Il sera resté en poste moins d’un an. En fonction depuis le 1er janvier 2019, le directeur du Théâtre des quartiers d’Ivry (Val-de-Marne), Jean-Pierre Baro, visé par une affaire de viol présumé, a annoncé jeudi à l’AFP qu’il quittait ses fonctions, au lendemain d’une grève du personnel de l’établissement, appelant à sa démission.

Dans une lettre publiée sur son blog, hébergé par Médiapart, « Pourquoi je me retire de la direction du Théâtre des Quartiers d’Ivry », le metteur en scène justifie sa décision : « Je suis au clair avec ma conscience. Je ne renonce à la direction du Théâtre des Quartiers d’Ivry que pour préserver cette magnifique institution, mais je ne laisserai ni salir mon honneur ni fouler au pied ma présomption d’innocence. »

L’homme de 40 ans était très contesté depuis qu’une plainte pour agression sexuelle sur une jeune femme alors âgée de 25 ans, avait été déposée à son encontre. Enregistrée en septembre 2018, elle avait été classée sans suite par le parquet de Paris, faute de preuves – les faits remontent à 2011.

Mais l’affaire ne s’arrête pas là. Si Jean-Pierre Baro a toujours clamé son innocence, les soupçons à son encontre s’amplifient, après la publication d’un article du journaliste Jean-Pierre Thibaudat en juin 2019 sur son blog, hébergé par Mediapart. Cet article donne la parole à plusieurs jeunes femmes mettant en cause Jean-Pierre Baro (1).

Des retombées catastrophiques pour le théâtre

L’affaire s’avère complexe, engageant parole contre parole. « Je n’ai ce soir-là exercé aucune forme de violence ni de pression. Cette relation, je l’ai vécue comme totalement consentie. Rien, ni ce soir-là ni par la suite, ne m’a permis d’imaginer un instant qu’il put en être autrement. Ce n’est que sept ans plus tard que j’ai appris qu’elle considérait ne pas avoir désiré cette relation », a indiqué Jean-Pierre Baro, à nouveau dans la lettre. Avant d’ajouter, « j’ai un très grand respect pour la libération de la parole des femmes et pour leur combat. C’est une cause essentielle. Mais elle est ici dévoyée et se transforme en un lynchage public fait de rumeurs et de délation. »

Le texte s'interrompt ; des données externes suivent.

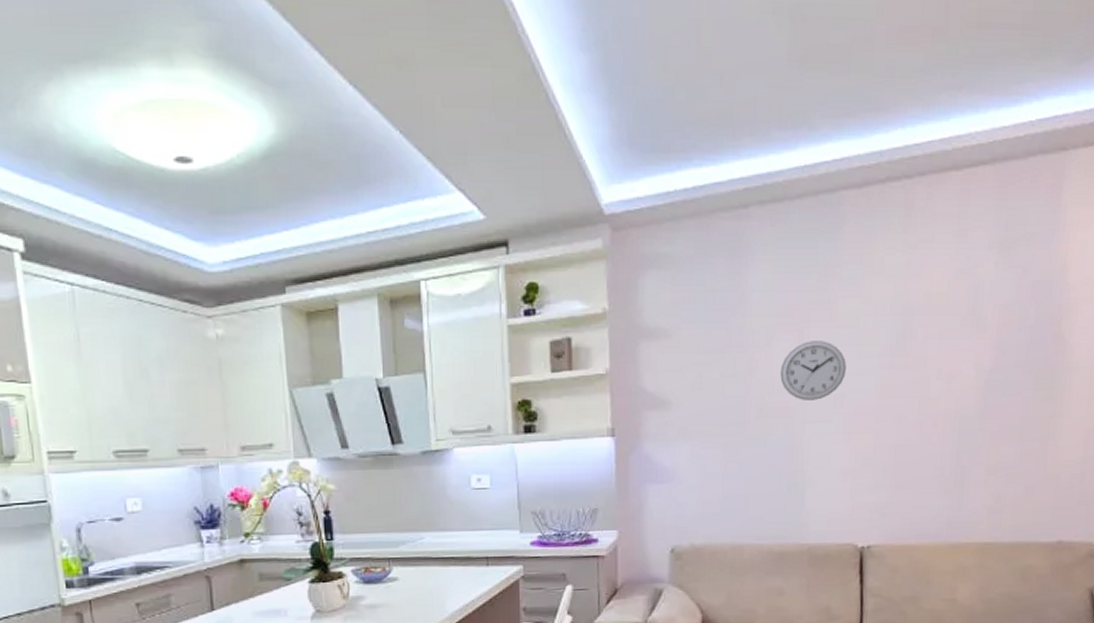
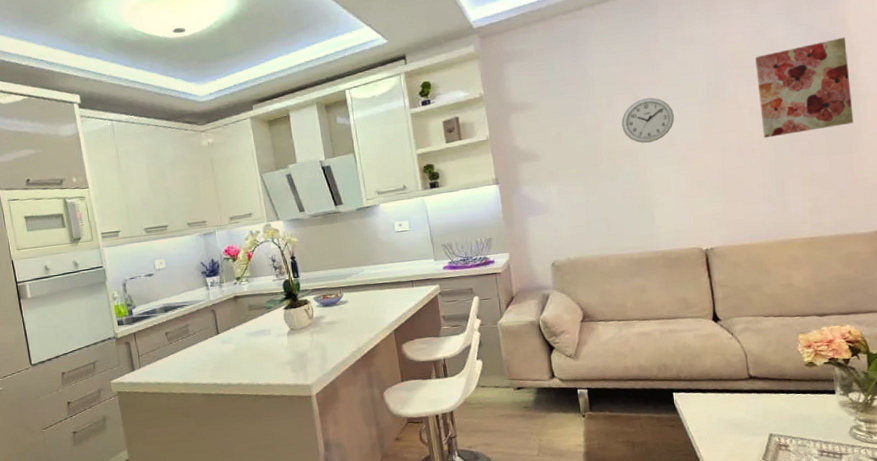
wall art: none [949,289,1063,411] -> present [755,37,854,139]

Mercredi 11 décembre, dans la soirée, une centaine de personnes s’étaient rassemblées au TQI, à Ivry-sur-Seine pour appeler à la démission de Jean-Pierre Baro, évoquant les retombées catastrophiques de l’affaire sur le théâtre. Dans un tract publié sur la page Facebook « TQI en danger », les salariés avançaient un taux de remplissage de 23 % de leurs salles et affirmaient que plusieurs dégradations avaient été commises sur l’établissement. « Le public déserte nos salles. De nombreux artistes refusent de mettre les pieds au théâtre ou d’avoir affaire à sa direction. Les partenaires territoriaux se désengagent », avait indiqué le personnel dans un communiqué.

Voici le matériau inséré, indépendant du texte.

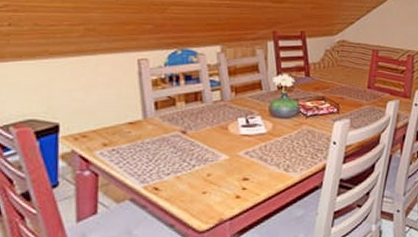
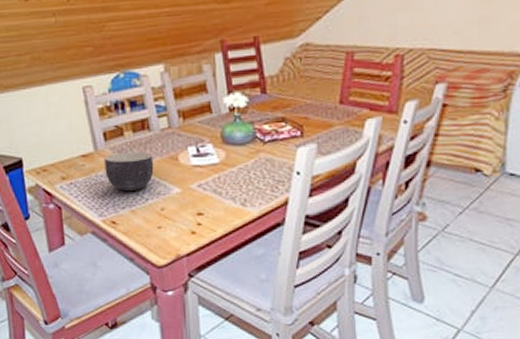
bowl: none [152,120,204,157] -> present [104,151,154,191]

Cette démission est un cas rarissime en France depuis le début du mouvement #MeToo en 2017. Au théâtre, il s’agit du cas le plus notable, alors que le cinéma est encore secoué par les récentes révélations de l’actrice Adèle Haenel et par l’affaire Roman Polanski. En attendant une nouvelle procédure de recrutement, la direction du théâtre sera assurée par Licinio Da Costa, adjoint actuel de Jean-Pierre Baro, a indiqué le ministère de la culture.

(1) ainsi qu’un autre metteur en scène, Guillaume Dujardin, fondateur du Festival de théâtre des caves, à Besançon.